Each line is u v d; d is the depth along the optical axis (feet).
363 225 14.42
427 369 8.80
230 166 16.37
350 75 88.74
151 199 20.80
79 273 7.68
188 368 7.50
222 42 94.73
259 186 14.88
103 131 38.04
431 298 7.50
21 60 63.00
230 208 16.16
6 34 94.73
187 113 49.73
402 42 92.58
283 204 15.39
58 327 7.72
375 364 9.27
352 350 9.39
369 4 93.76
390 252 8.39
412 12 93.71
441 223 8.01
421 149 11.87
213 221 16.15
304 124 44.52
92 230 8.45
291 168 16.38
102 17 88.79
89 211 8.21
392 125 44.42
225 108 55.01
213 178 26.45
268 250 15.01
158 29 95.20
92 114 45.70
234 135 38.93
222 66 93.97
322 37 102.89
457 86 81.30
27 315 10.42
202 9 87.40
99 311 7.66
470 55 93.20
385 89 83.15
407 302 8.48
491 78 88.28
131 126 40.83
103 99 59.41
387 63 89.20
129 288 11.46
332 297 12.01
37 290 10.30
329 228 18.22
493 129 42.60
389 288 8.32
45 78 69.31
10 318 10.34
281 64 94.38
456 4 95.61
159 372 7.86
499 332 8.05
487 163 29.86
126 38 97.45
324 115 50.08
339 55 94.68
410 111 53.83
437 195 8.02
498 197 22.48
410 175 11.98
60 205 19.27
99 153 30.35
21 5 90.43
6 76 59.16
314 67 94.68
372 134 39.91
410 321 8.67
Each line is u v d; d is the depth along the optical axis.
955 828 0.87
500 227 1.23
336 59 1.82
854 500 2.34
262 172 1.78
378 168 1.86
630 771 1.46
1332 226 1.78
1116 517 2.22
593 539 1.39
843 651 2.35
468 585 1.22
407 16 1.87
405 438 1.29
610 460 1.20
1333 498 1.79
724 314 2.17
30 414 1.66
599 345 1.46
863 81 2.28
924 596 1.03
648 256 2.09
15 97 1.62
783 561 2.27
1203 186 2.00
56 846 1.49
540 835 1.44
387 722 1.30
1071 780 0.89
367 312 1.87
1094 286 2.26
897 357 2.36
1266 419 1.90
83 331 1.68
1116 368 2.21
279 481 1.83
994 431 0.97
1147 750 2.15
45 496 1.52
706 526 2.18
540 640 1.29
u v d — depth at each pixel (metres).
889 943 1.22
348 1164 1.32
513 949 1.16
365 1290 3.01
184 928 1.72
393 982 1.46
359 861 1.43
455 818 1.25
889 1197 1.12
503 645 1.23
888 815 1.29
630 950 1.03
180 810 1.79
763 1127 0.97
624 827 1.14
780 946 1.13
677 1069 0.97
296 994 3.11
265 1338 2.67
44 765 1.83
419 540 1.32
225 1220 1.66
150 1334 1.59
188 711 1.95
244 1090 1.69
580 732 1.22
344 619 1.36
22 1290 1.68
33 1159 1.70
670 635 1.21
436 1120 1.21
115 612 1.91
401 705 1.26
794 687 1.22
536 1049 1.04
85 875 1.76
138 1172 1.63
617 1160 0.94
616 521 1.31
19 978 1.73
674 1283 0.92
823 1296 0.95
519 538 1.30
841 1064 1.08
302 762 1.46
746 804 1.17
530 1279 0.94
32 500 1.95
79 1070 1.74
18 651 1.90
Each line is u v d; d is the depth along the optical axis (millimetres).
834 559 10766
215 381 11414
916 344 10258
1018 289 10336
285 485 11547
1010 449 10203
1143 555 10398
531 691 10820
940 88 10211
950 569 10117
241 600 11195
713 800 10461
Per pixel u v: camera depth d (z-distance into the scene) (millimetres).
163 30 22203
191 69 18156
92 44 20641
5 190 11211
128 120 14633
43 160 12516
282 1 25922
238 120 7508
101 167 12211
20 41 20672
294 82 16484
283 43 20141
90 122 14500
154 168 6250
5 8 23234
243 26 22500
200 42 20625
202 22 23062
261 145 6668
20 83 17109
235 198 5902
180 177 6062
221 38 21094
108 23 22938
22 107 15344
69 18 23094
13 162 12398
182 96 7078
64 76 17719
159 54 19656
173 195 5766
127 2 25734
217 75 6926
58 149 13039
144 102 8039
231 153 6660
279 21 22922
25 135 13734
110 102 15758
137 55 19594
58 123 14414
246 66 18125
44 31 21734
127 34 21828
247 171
*-*-*
### TASK TO COMPLETE
Every record above must be printed again exactly.

### WRITTEN REPLY
Each line is u v d; d is the depth along the optical axis (feet).
363 225 14.42
427 369 8.80
230 166 16.37
350 75 88.74
151 199 20.80
79 273 7.68
188 368 7.50
222 42 94.73
259 186 14.88
103 131 38.04
431 298 7.50
21 60 63.00
230 208 16.16
6 34 94.73
187 113 49.73
402 42 92.58
283 204 15.39
58 327 7.72
375 364 9.27
352 350 9.39
369 4 93.76
390 252 8.39
412 12 93.71
441 223 8.01
421 149 11.87
213 221 16.15
304 124 44.52
92 230 8.45
291 168 16.38
102 17 88.79
89 211 8.21
392 125 44.42
225 108 55.01
213 178 26.45
268 250 15.01
158 29 95.20
92 114 45.70
234 135 38.93
222 66 93.97
322 37 102.89
457 86 81.30
27 315 10.42
202 9 87.40
99 311 7.66
470 55 93.20
385 89 83.15
407 302 8.48
491 78 88.28
131 126 40.83
103 99 59.41
387 63 89.20
129 288 11.46
332 297 12.01
37 290 10.30
329 228 18.22
493 129 42.60
389 288 8.32
45 78 69.31
10 318 10.34
281 64 94.38
456 4 95.61
159 372 7.86
499 332 8.05
487 163 29.86
126 38 97.45
324 115 50.08
339 55 94.68
410 111 53.83
437 195 8.02
498 197 22.48
410 175 11.98
60 205 19.27
99 153 30.35
21 5 90.43
6 76 59.16
314 67 94.68
372 134 39.91
410 321 8.67
Each line is u v d; d is the depth along the optical axis.
955 828 0.87
500 227 1.23
336 59 1.82
854 500 2.34
262 172 1.78
378 168 1.86
630 771 1.46
1332 226 1.78
1116 517 2.22
593 539 1.39
843 651 2.35
468 585 1.22
407 16 1.87
405 438 1.29
610 460 1.20
1333 498 1.79
724 314 2.17
30 414 1.66
599 345 1.46
863 81 2.28
924 596 1.03
648 256 2.09
15 97 1.62
783 561 2.27
1203 186 2.00
56 846 1.49
540 835 1.44
387 722 1.30
1071 780 0.89
367 312 1.87
1094 286 2.26
897 357 2.36
1266 419 1.90
83 331 1.68
1116 368 2.21
279 481 1.83
994 431 0.97
1147 750 2.15
45 496 1.52
706 526 2.18
540 640 1.29
u v d — depth at each pixel (metres).
889 943 1.22
348 1164 1.32
513 949 1.16
365 1290 3.01
184 928 1.72
393 982 1.46
359 861 1.43
455 818 1.25
889 1197 1.12
503 645 1.23
888 815 1.29
630 950 1.03
180 810 1.79
763 1127 0.97
624 827 1.14
780 946 1.13
677 1069 0.97
296 994 3.11
265 1338 2.67
44 765 1.83
419 540 1.32
225 1220 1.66
150 1334 1.59
188 711 1.95
244 1090 1.69
580 732 1.22
344 619 1.36
22 1290 1.68
33 1159 1.70
670 635 1.21
436 1120 1.21
115 612 1.91
401 705 1.26
794 687 1.22
536 1049 1.04
85 875 1.76
138 1172 1.63
617 1160 0.94
616 521 1.31
19 978 1.73
674 1283 0.92
823 1296 0.95
519 538 1.30
841 1064 1.08
302 762 1.46
746 804 1.17
530 1279 0.94
32 500 1.95
79 1070 1.74
18 651 1.90
Each line is u v d; d is the depth along the optical axis (millimetres).
834 559 10766
215 381 11414
916 344 10258
1018 289 10336
285 485 11547
1010 449 10203
1143 555 10398
531 691 10820
940 88 10211
950 569 10117
241 600 11195
713 800 10461
Per pixel u v: camera depth d (z-distance into the scene) (millimetres).
163 30 22203
191 69 18156
92 44 20641
5 190 11211
128 120 14633
43 160 12516
282 1 25922
238 120 7508
101 167 12211
20 41 20672
294 82 16484
283 43 20141
90 122 14500
154 168 6250
5 8 23234
243 26 22500
200 42 20625
202 22 23062
261 145 6668
20 83 17109
235 198 5902
180 177 6062
221 38 21094
108 23 22938
22 107 15344
69 18 23094
13 162 12398
182 96 7078
64 76 17719
159 54 19656
173 195 5766
127 2 25734
217 75 6926
58 149 13039
144 102 8039
231 153 6660
279 21 22922
25 135 13734
110 102 15758
137 55 19594
58 123 14414
246 66 18125
44 31 21734
127 34 21828
247 171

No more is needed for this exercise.